Having gratified my curiosity at [Coeten Arthur], I made for a farm, a mile off, called Ystym Cegid, where I had the pleasure of beholding another, the most beautiful of any I had seen in my journey; the farmer, however, through a natural propensity to render any thing useful that may lie on the ground, has converted it into a sheepfold, by filling up the interstices with stones, very dissimilar to those originally erected to support the coping-stone, of the Cromlech: I have left them out, and the annexed print will shew its prior appearance. The coping-stone takes a triangular form, its thickness is about eighteen inches every where, and it measures thirty-six feet round; it is raised so high as to allow a person on horseback to go underneath. This also is called Arthur's Quoit: which (to carry on the story [at Coeten Arthur]) we may suppose to have been thrown by the same hand; but, owing to a slip of the foot, in the moment of exertion, it went wide of the mark at least one mile.
..I walked across to Criccieth Station; but on my way I was directed to call at a farm house called Llwyn y Mafon Uchaf, where I was to see Mr. Edward Llewelyn, a bachelor then seventy-six years of age. He is a native of the neighbourhood, and has always lived in it; moreover, he has now been for some time blind. He had heard a good many fairy tales.
.. He told me of a man at Ystum Cegid, a farm not far off, having married a fairy wife on condition that he was not to touch her with any kind of iron on pain of her leaving him for ever. Then came the usual accident in catching a horse in order to go to a fair at Carnarvon, and the immediate disappearance of the wife. At this point Mr. Llewelyn's sister interposed to the effect that the wife did once return and address her husband in the rhyme, Os bydd anwyd arfy mab, &c.
Surely the fairies had something to do with the cromlech - it can't be coincidence that the husband came from that farm?

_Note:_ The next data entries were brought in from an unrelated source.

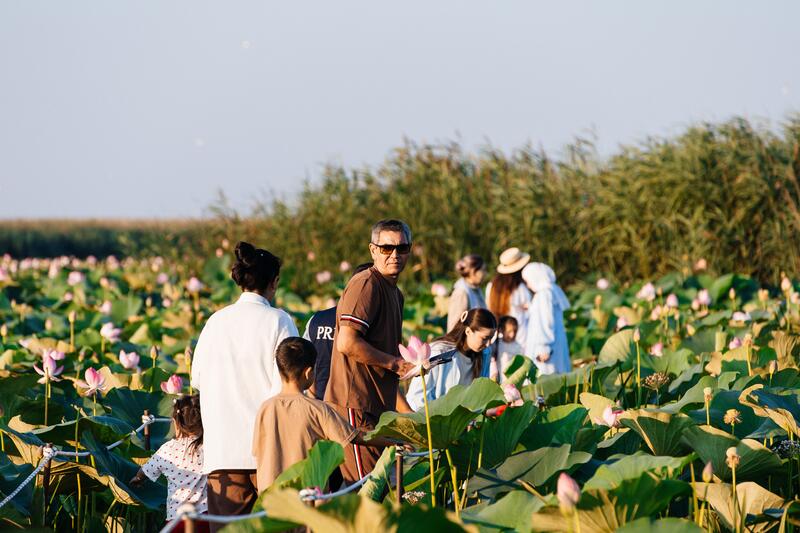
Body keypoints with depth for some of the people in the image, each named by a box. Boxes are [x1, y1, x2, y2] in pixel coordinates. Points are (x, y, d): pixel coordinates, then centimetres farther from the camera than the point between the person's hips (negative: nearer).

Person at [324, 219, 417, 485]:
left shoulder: (394, 293, 21)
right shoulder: (365, 285, -11)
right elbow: (347, 343, -22)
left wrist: (407, 412, 20)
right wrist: (394, 363, -12)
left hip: (377, 407, 10)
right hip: (355, 405, -10)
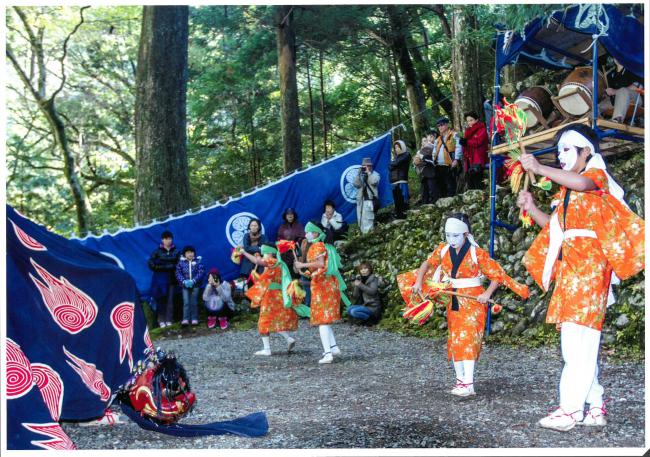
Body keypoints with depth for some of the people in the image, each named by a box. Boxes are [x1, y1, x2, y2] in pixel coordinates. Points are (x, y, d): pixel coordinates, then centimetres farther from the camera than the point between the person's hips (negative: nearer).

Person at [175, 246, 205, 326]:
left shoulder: (198, 261, 1)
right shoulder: (181, 262, 4)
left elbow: (201, 272, -5)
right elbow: (178, 273, 0)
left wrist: (193, 281, -16)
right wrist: (184, 281, -14)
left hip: (195, 285, 0)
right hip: (185, 285, 0)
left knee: (194, 302, 3)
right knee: (186, 302, -6)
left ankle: (194, 319, 9)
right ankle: (185, 319, -7)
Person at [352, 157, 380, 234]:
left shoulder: (375, 174, 5)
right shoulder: (360, 175, 17)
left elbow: (373, 182, -16)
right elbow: (355, 184, 3)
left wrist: (368, 172, -11)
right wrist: (359, 174, -5)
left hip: (370, 200, -6)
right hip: (360, 199, 6)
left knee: (367, 219, -14)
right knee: (360, 218, 7)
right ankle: (362, 233, 14)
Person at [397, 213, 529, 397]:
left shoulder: (477, 253, -15)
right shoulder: (443, 250, 0)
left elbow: (497, 275, -11)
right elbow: (427, 264, 14)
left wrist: (487, 293, -25)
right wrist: (418, 282, -1)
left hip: (473, 302, -6)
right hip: (453, 302, 6)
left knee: (467, 338, -17)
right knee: (454, 340, 10)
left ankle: (468, 384, -18)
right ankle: (460, 380, 22)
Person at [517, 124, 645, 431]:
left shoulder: (597, 175, 1)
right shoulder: (566, 191, 23)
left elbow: (582, 182, -25)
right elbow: (554, 227, 22)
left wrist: (539, 169, -25)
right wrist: (531, 209, 8)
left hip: (589, 263, -9)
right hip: (569, 265, 9)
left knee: (579, 335, -16)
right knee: (578, 339, 6)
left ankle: (571, 406, -20)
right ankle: (594, 406, 10)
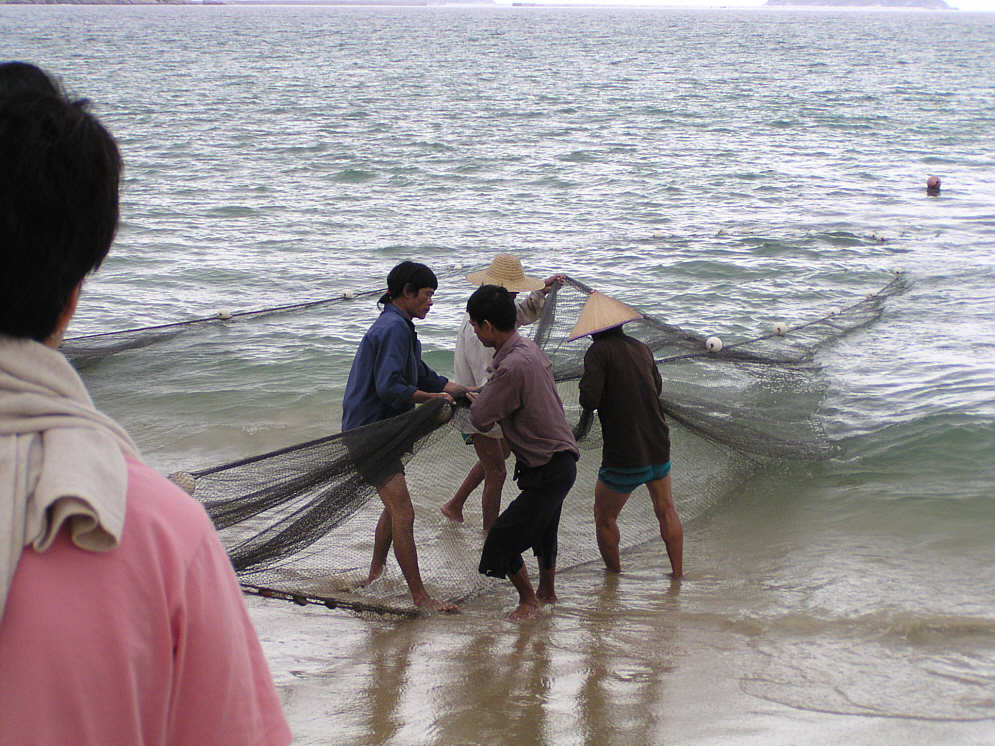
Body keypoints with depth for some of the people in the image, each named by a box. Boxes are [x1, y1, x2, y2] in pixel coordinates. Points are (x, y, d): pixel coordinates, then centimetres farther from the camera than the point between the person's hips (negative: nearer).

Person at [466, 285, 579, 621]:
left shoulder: (513, 366, -27)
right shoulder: (530, 349, 4)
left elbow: (481, 420, -20)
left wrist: (477, 400, 3)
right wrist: (486, 397, 16)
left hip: (548, 472, -10)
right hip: (559, 462, 10)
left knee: (502, 538, -2)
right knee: (542, 529, 28)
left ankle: (528, 600, 15)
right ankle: (547, 592, 45)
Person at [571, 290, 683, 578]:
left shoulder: (599, 352, -13)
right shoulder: (642, 349, 7)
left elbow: (589, 400, -22)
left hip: (623, 457, -6)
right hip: (659, 448, 6)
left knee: (604, 516, 14)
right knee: (666, 509, 24)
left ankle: (614, 576, 24)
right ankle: (678, 573, 28)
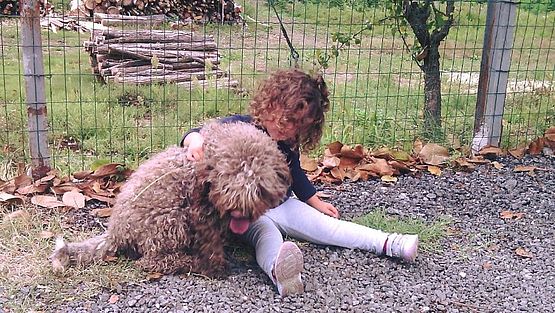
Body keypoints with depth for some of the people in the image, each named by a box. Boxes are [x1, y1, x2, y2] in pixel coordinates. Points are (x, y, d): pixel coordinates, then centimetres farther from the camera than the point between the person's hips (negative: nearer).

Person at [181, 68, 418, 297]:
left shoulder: (289, 144, 5)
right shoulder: (238, 127, -14)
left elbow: (296, 175, 22)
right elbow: (199, 132, -19)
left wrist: (317, 203, 25)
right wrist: (196, 142, -43)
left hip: (282, 205, 7)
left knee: (324, 224, -7)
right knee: (265, 233, -38)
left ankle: (388, 244, -13)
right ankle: (278, 270, -71)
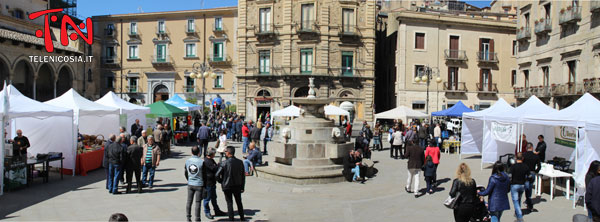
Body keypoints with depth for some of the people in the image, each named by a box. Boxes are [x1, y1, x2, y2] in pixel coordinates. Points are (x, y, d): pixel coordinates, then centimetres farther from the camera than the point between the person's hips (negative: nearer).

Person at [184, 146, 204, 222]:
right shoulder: (201, 161, -14)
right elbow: (204, 174, -9)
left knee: (189, 201, 14)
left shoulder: (187, 161, -1)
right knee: (198, 202, 4)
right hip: (199, 185, -4)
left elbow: (186, 173, 8)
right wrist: (204, 184, 4)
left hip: (190, 184, 4)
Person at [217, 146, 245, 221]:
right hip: (237, 186, 4)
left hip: (227, 186, -3)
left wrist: (221, 181, 6)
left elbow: (217, 175, -15)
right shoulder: (240, 162, -5)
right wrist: (242, 187, 9)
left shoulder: (224, 163, -16)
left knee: (229, 203, 8)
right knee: (239, 202, 17)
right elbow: (243, 176, 1)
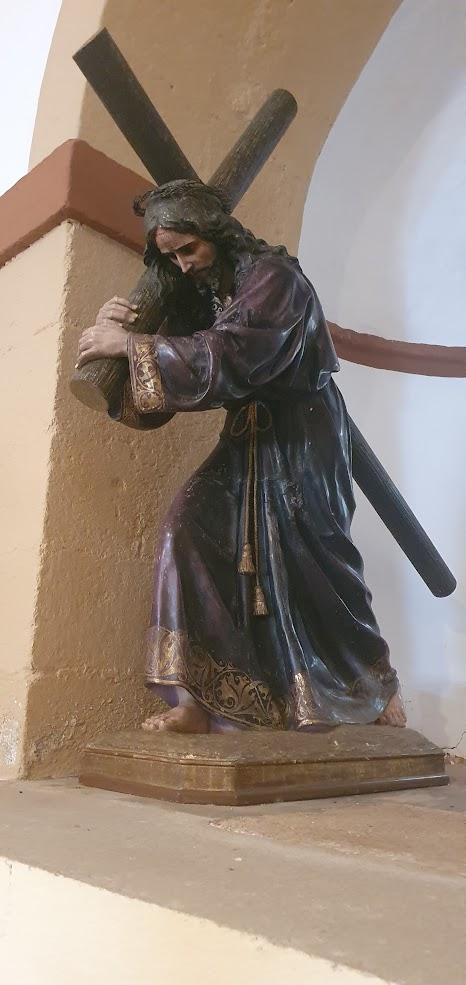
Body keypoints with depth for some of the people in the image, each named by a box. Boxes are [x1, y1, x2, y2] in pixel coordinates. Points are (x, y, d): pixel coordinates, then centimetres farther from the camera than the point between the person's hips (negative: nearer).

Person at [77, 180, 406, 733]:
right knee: (192, 524, -15)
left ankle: (379, 690, 21)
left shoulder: (274, 275, -12)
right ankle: (199, 700, -13)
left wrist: (131, 343, -26)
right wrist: (118, 332, -12)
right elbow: (159, 388, 6)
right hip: (248, 439, 7)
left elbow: (230, 356, -28)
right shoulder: (203, 295, 11)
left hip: (300, 439, -6)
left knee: (310, 561, -3)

The 'usual incident' is that the husband had tried to throw a bridle over his horse, but accidentally touched his fairy wife with it. The rhyme is some motherly advice for the children she'd left behind:
"If my son should feel it cold,
Let him wear his father's coat;
If the fair one feel the cold,
Let her wear my petticoat."
An old photo identified of 'Ystymcegid Cromlech' by Alvin Langdon Coburn. Sadly it's undated, but was probably taken in the first half of the 20th Century.